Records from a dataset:
>>>>>
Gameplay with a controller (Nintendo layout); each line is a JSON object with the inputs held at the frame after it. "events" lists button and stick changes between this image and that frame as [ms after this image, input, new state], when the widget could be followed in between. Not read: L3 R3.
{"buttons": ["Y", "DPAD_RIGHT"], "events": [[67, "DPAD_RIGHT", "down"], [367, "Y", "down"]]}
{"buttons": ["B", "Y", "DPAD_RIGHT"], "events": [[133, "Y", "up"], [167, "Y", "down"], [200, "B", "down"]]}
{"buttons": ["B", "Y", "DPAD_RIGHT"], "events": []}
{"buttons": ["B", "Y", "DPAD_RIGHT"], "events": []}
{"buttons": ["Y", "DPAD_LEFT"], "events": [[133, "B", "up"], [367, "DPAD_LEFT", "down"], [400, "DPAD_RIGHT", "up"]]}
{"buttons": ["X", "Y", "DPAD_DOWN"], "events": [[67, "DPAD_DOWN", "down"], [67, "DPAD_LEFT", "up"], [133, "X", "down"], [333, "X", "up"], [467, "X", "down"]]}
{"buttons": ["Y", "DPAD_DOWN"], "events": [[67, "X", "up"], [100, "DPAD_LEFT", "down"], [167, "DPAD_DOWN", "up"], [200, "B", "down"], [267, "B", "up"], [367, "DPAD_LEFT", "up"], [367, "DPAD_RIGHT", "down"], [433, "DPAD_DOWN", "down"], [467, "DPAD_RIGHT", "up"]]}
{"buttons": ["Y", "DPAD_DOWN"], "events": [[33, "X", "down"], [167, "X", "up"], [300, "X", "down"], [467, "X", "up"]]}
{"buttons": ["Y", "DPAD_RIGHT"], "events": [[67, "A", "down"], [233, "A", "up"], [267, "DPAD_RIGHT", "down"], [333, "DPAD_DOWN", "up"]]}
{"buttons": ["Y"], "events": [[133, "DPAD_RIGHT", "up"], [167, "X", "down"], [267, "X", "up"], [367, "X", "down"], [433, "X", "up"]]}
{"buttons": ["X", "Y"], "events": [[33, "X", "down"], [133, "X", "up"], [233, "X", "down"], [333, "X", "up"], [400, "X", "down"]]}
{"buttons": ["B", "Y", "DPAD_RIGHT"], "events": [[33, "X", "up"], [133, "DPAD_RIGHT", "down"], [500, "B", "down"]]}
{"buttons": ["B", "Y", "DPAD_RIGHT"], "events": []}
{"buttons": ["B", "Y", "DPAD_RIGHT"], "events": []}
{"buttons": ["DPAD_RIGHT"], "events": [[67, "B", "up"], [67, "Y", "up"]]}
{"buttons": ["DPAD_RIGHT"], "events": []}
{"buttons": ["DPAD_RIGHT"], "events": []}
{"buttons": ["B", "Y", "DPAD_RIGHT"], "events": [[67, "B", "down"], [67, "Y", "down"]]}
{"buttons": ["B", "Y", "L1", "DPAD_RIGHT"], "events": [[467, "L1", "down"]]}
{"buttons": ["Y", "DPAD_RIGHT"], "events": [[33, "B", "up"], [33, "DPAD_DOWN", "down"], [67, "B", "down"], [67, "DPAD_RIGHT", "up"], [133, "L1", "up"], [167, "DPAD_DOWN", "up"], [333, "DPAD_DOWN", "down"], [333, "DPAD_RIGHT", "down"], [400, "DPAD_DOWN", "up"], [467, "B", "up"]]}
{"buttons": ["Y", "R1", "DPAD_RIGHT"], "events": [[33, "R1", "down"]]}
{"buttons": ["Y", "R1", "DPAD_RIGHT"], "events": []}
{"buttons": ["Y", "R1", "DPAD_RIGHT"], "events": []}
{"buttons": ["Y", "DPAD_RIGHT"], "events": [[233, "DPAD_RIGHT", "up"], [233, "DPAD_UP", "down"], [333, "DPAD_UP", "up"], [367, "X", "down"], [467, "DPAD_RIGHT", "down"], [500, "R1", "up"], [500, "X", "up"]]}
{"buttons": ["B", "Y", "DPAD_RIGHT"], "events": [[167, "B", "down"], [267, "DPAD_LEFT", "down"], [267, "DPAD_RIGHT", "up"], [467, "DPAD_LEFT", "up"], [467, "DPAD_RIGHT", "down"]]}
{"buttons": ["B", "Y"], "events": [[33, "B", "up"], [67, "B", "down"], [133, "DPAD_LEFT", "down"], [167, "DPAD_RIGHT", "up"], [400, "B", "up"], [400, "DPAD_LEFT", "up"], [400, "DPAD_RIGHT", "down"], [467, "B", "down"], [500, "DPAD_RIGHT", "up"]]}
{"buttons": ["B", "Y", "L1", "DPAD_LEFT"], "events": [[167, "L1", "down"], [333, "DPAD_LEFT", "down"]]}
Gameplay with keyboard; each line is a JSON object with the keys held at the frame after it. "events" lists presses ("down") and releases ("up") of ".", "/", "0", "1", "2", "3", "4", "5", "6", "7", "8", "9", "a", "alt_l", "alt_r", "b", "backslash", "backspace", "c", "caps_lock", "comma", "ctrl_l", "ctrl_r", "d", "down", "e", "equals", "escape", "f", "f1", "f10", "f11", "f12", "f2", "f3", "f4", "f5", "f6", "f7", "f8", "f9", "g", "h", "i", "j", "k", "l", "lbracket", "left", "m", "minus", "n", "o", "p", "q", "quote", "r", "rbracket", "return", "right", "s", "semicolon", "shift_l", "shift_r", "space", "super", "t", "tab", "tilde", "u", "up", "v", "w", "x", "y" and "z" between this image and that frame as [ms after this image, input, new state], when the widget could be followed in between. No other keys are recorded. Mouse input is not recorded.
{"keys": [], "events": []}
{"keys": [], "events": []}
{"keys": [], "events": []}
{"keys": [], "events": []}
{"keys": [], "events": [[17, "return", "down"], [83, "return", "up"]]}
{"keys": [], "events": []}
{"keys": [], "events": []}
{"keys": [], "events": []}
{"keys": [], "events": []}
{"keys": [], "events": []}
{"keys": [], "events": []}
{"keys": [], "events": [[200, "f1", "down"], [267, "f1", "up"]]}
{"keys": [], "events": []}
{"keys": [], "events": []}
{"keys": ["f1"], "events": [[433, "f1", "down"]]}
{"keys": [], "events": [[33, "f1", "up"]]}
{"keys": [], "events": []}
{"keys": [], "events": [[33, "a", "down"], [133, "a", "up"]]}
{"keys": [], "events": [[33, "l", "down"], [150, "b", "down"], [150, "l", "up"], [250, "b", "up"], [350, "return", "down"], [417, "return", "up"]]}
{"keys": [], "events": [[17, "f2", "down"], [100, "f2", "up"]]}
<<<<<
ABOUT THIS EXERCISE — Set down the records again verbatim, so that each word stays as it is.

FINISHED EXERCISE —
Gameplay with a controller (Nintendo layout); each line is a JSON object with the inputs held at the frame after it. "events" lists button and stick changes between this image and that frame as [ms after this image, input, new state], when the widget could be followed in between. Not read: L3 R3.
{"buttons": ["Y", "DPAD_RIGHT"], "events": [[67, "DPAD_RIGHT", "down"], [367, "Y", "down"]]}
{"buttons": ["B", "Y", "DPAD_RIGHT"], "events": [[133, "Y", "up"], [167, "Y", "down"], [200, "B", "down"]]}
{"buttons": ["B", "Y", "DPAD_RIGHT"], "events": []}
{"buttons": ["B", "Y", "DPAD_RIGHT"], "events": []}
{"buttons": ["Y", "DPAD_LEFT"], "events": [[133, "B", "up"], [367, "DPAD_LEFT", "down"], [400, "DPAD_RIGHT", "up"]]}
{"buttons": ["X", "Y", "DPAD_DOWN"], "events": [[67, "DPAD_DOWN", "down"], [67, "DPAD_LEFT", "up"], [133, "X", "down"], [333, "X", "up"], [467, "X", "down"]]}
{"buttons": ["Y", "DPAD_DOWN"], "events": [[67, "X", "up"], [100, "DPAD_LEFT", "down"], [167, "DPAD_DOWN", "up"], [200, "B", "down"], [267, "B", "up"], [367, "DPAD_LEFT", "up"], [367, "DPAD_RIGHT", "down"], [433, "DPAD_DOWN", "down"], [467, "DPAD_RIGHT", "up"]]}
{"buttons": ["Y", "DPAD_DOWN"], "events": [[33, "X", "down"], [167, "X", "up"], [300, "X", "down"], [467, "X", "up"]]}
{"buttons": ["Y", "DPAD_RIGHT"], "events": [[67, "A", "down"], [233, "A", "up"], [267, "DPAD_RIGHT", "down"], [333, "DPAD_DOWN", "up"]]}
{"buttons": ["Y"], "events": [[133, "DPAD_RIGHT", "up"], [167, "X", "down"], [267, "X", "up"], [367, "X", "down"], [433, "X", "up"]]}
{"buttons": ["X", "Y"], "events": [[33, "X", "down"], [133, "X", "up"], [233, "X", "down"], [333, "X", "up"], [400, "X", "down"]]}
{"buttons": ["B", "Y", "DPAD_RIGHT"], "events": [[33, "X", "up"], [133, "DPAD_RIGHT", "down"], [500, "B", "down"]]}
{"buttons": ["B", "Y", "DPAD_RIGHT"], "events": []}
{"buttons": ["B", "Y", "DPAD_RIGHT"], "events": []}
{"buttons": ["DPAD_RIGHT"], "events": [[67, "B", "up"], [67, "Y", "up"]]}
{"buttons": ["DPAD_RIGHT"], "events": []}
{"buttons": ["DPAD_RIGHT"], "events": []}
{"buttons": ["B", "Y", "DPAD_RIGHT"], "events": [[67, "B", "down"], [67, "Y", "down"]]}
{"buttons": ["B", "Y", "L1", "DPAD_RIGHT"], "events": [[467, "L1", "down"]]}
{"buttons": ["Y", "DPAD_RIGHT"], "events": [[33, "B", "up"], [33, "DPAD_DOWN", "down"], [67, "B", "down"], [67, "DPAD_RIGHT", "up"], [133, "L1", "up"], [167, "DPAD_DOWN", "up"], [333, "DPAD_DOWN", "down"], [333, "DPAD_RIGHT", "down"], [400, "DPAD_DOWN", "up"], [467, "B", "up"]]}
{"buttons": ["Y", "R1", "DPAD_RIGHT"], "events": [[33, "R1", "down"]]}
{"buttons": ["Y", "R1", "DPAD_RIGHT"], "events": []}
{"buttons": ["Y", "R1", "DPAD_RIGHT"], "events": []}
{"buttons": ["Y", "DPAD_RIGHT"], "events": [[233, "DPAD_RIGHT", "up"], [233, "DPAD_UP", "down"], [333, "DPAD_UP", "up"], [367, "X", "down"], [467, "DPAD_RIGHT", "down"], [500, "R1", "up"], [500, "X", "up"]]}
{"buttons": ["B", "Y", "DPAD_RIGHT"], "events": [[167, "B", "down"], [267, "DPAD_LEFT", "down"], [267, "DPAD_RIGHT", "up"], [467, "DPAD_LEFT", "up"], [467, "DPAD_RIGHT", "down"]]}
{"buttons": ["B", "Y"], "events": [[33, "B", "up"], [67, "B", "down"], [133, "DPAD_LEFT", "down"], [167, "DPAD_RIGHT", "up"], [400, "B", "up"], [400, "DPAD_LEFT", "up"], [400, "DPAD_RIGHT", "down"], [467, "B", "down"], [500, "DPAD_RIGHT", "up"]]}
{"buttons": ["B", "Y", "L1", "DPAD_LEFT"], "events": [[167, "L1", "down"], [333, "DPAD_LEFT", "down"]]}
Gameplay with keyboard; each line is a JSON object with the keys held at the frame after it. "events" lists presses ("down") and releases ("up") of ".", "/", "0", "1", "2", "3", "4", "5", "6", "7", "8", "9", "a", "alt_l", "alt_r", "b", "backslash", "backspace", "c", "caps_lock", "comma", "ctrl_l", "ctrl_r", "d", "down", "e", "equals", "escape", "f", "f1", "f10", "f11", "f12", "f2", "f3", "f4", "f5", "f6", "f7", "f8", "f9", "g", "h", "i", "j", "k", "l", "lbracket", "left", "m", "minus", "n", "o", "p", "q", "quote", "r", "rbracket", "return", "right", "s", "semicolon", "shift_l", "shift_r", "space", "super", "t", "tab", "tilde", "u", "up", "v", "w", "x", "y" and "z" between this image and that frame as [ms after this image, input, new state], when the widget could be followed in between. No other keys are recorded. Mouse input is not recorded.
{"keys": [], "events": []}
{"keys": [], "events": []}
{"keys": [], "events": []}
{"keys": [], "events": []}
{"keys": [], "events": [[17, "return", "down"], [83, "return", "up"]]}
{"keys": [], "events": []}
{"keys": [], "events": []}
{"keys": [], "events": []}
{"keys": [], "events": []}
{"keys": [], "events": []}
{"keys": [], "events": []}
{"keys": [], "events": [[200, "f1", "down"], [267, "f1", "up"]]}
{"keys": [], "events": []}
{"keys": [], "events": []}
{"keys": ["f1"], "events": [[433, "f1", "down"]]}
{"keys": [], "events": [[33, "f1", "up"]]}
{"keys": [], "events": []}
{"keys": [], "events": [[33, "a", "down"], [133, "a", "up"]]}
{"keys": [], "events": [[33, "l", "down"], [150, "b", "down"], [150, "l", "up"], [250, "b", "up"], [350, "return", "down"], [417, "return", "up"]]}
{"keys": [], "events": [[17, "f2", "down"], [100, "f2", "up"]]}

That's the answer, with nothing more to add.